I had a mysterious adventure playing about with the klm files in which I finally gave myself an introductory education on regex.
Ditto, except, I’d want to suggest Google Maps is really good on most things, but a bit rubbish on some; not being able to insert discrete links in descriptions being one, a limitation on amount of description that can be inserted being another, and a link redirect delay and a limitation on the number of layers that can be used thrown in for fun.
Oooh, cool! I didn’t know that.
It takes a tiny bit of time, but is easy enough for it to be perfectly doable (more kml and regex fun ). The question of whether it is desirable might be another thing: here is an example with the capitals layer. Much as I’m all for hooting and tooting for the open source movement, the reason why I looked at uMap is because for the purpose of adding links Google Maps is the poorer option.
In many other circumstances I wouldn’t be overly fussed about the aesthetic, but here I feel inserting a bunch of long links has an excessively detrimental effect on the ability to read/access the given information.

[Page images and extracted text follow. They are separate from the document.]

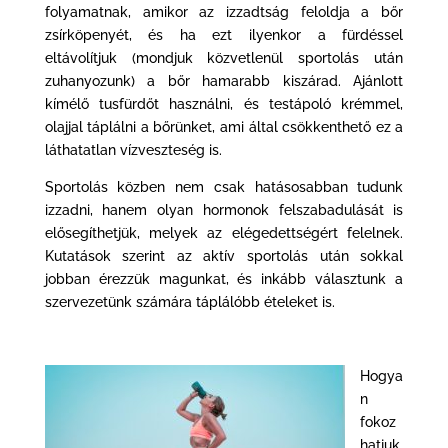
folyamatnak, amikor az izzadtság feloldja a bőr
zsírköpenyét, és ha ezt ilyenkor a fürdéssel
eltávolítjuk (mondjuk közvetlenül sportolás után
zuhanyozunk) a bőr hamarabb kiszárad. Ajánlott
kímélő tusfürdőt használni, és testápoló krémmel,
olajjal táplálni a bőrünket, ami által csökkenthető ez a
láthatatlan vízveszteség is.
Sportolás közben nem csak hatásosabban tudunk
izzadni, hanem olyan hormonok felszabadulását is
elősegíthetjük, melyek az elégedettségért felelnek.
Kutatások szerint az aktív sportolás után sokkal
jobban érezzük magunkat, és inkább választunk a
szervezetünk számára táplálóbb ételeket is.
Hogya
n
fokoz
hatjuk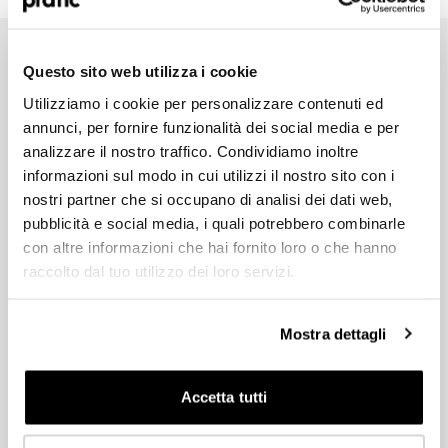
Quel est le profil qui vous correspond le mieux
?
*
Questo sito web utilizza i cookie
HoReCa
Utilizziamo i cookie per personalizzare contenuti ed
Commencez à concevoir votre espace extérieur sur mesure dès
Concepteur/Planificateur
annunci, per fornire funzionalità dei social media e per
maintenant
analizzare il nostro traffico. Condividiamo inoltre
Quel que soit l’espace extérieur que vous avez en tête, les
Particulier
informazioni sul modo in cui utilizzi il nostro sito con i
revendeurs Pratic sont à votre disposition pour vous guider dans
nostri partner che si occupano di analisi dei dati web,
la conception de la protection idéale, en étudiant des solutions
Distributeur
pubblicità e social media, i quali potrebbero combinarle
personnalisées et fonctionnelles. Remplissez dès maintenant le
formulaire pour obtenir plus d’informations ou pour être contacté
con altre informazioni che hai fornito loro o che hanno
par un représentant Pratic.
raccolto dal tuo utilizzo dei loro servizi.
Dans quel pays êtes-vous situé ?
*
HoReCa
Mostra dettagli
Concepteur/Planificateur
Accetta tutti
Particulier
Suivant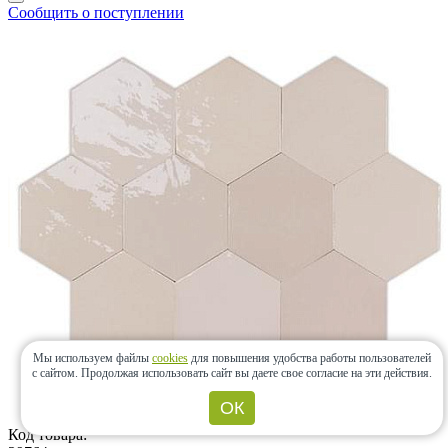
Сообщить о поступлении
Мы используем файлы
cookies
для повышения удобства работы пользователей
с сайтом.
Продолжая использовать сайт вы даете свое согласие на эти действия.
ОК
Код товара:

Furthermore, for shorter entries it’s not a problem, but, given the description limit, for longer entries it means the description will get cut off: eg. Bārānasī, or Rājagaha.

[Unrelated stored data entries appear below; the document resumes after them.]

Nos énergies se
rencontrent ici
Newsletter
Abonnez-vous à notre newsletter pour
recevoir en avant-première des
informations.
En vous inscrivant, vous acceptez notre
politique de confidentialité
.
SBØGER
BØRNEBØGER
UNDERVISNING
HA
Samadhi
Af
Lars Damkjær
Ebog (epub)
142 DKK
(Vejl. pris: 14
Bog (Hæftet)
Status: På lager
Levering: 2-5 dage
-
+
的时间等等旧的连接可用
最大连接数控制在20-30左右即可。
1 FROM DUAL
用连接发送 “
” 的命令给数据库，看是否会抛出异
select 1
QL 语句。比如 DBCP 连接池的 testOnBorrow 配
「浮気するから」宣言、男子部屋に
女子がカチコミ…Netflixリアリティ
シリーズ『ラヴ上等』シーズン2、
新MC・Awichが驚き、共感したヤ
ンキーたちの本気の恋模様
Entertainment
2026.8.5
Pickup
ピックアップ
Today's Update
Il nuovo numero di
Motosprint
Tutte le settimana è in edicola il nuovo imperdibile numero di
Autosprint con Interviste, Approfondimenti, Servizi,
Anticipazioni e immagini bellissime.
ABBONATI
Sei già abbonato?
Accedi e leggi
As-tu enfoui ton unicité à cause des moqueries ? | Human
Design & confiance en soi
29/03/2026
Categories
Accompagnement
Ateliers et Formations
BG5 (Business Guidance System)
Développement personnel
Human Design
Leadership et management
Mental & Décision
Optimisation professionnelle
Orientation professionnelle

Yep, there surely are! Delicate balance and all. My criteria went something like
- satisfies certain requirements unsatisfied elsewhere
- poorly performing aspects are not so bad as to preclude the experiment (at one point I thought the data wasn’t searchable which would have put a swift end to that idea)

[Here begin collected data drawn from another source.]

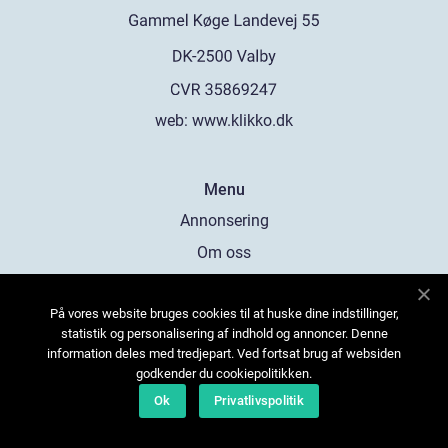
web:
www.klikko.dk
Menu
Annonsering
Om oss
Cookies
På vores website bruges cookies til at huske dine indstillinger,
Kontakta oss
statistik og personalisering af indhold og annoncer. Denne
Sitemap
information deles med tredjepart. Ved fortsat brug af websiden
godkender du cookiepolitikken.
Ok
Privatlivspolitik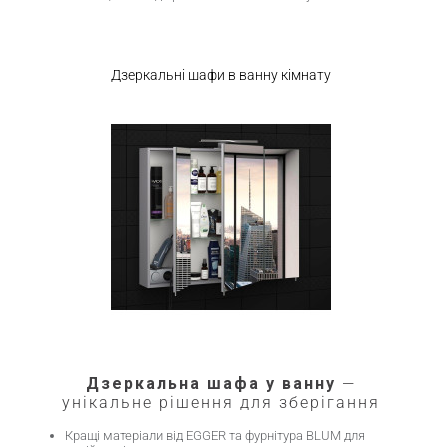
Дзеркальні шафи в ванну кімнату
Дзеркальна шафа у ванну
—
унікальне рішення для зберігання
Кращі матеріали від EGGER та фурнітура BLUM для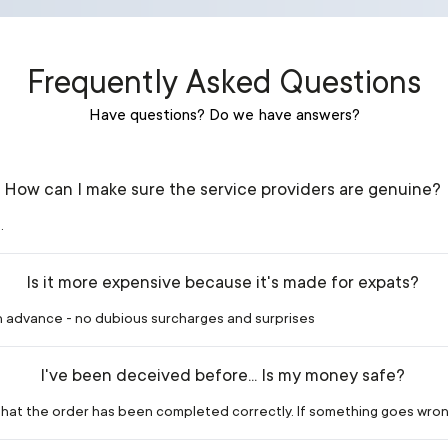
Frequently Asked Questions
Have questions? Do we have answers?
How can I make sure the service providers are genuine?
.
Is it more expensive because it's made for expats?
in advance - no dubious surcharges and surprises
I've been deceived before... Is my money safe?
m that the order has been completed correctly. If something goes wron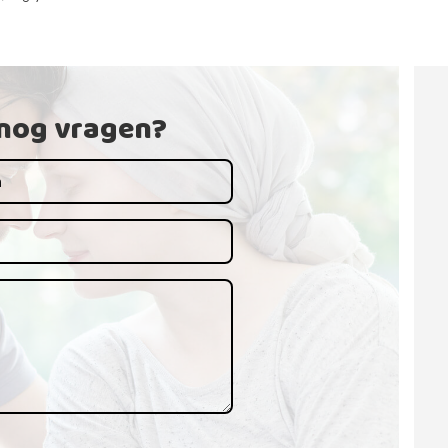
 nog vragen?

- allowance for the “it is adoption that supports development” principle.
I did, however, make my assessment well before adding the territory (polygon) layers, and this might have tipped things in another way as uMap really doesn’t seem to be able to cope with them especially well.
In any case, there is now an additional bit of data available (new number conversions) that should be easily enough extractable and adaptable for other applications.
Me either, but I just don’t see how else to reconcile the information that Pācīnavaṁsadāya and Sahajāti were in Cetiya. A big shrug of the shoulders on that one!
Yes, but not toooo much detail, right? There’s just no way that I haven’t made at least a few mistakes.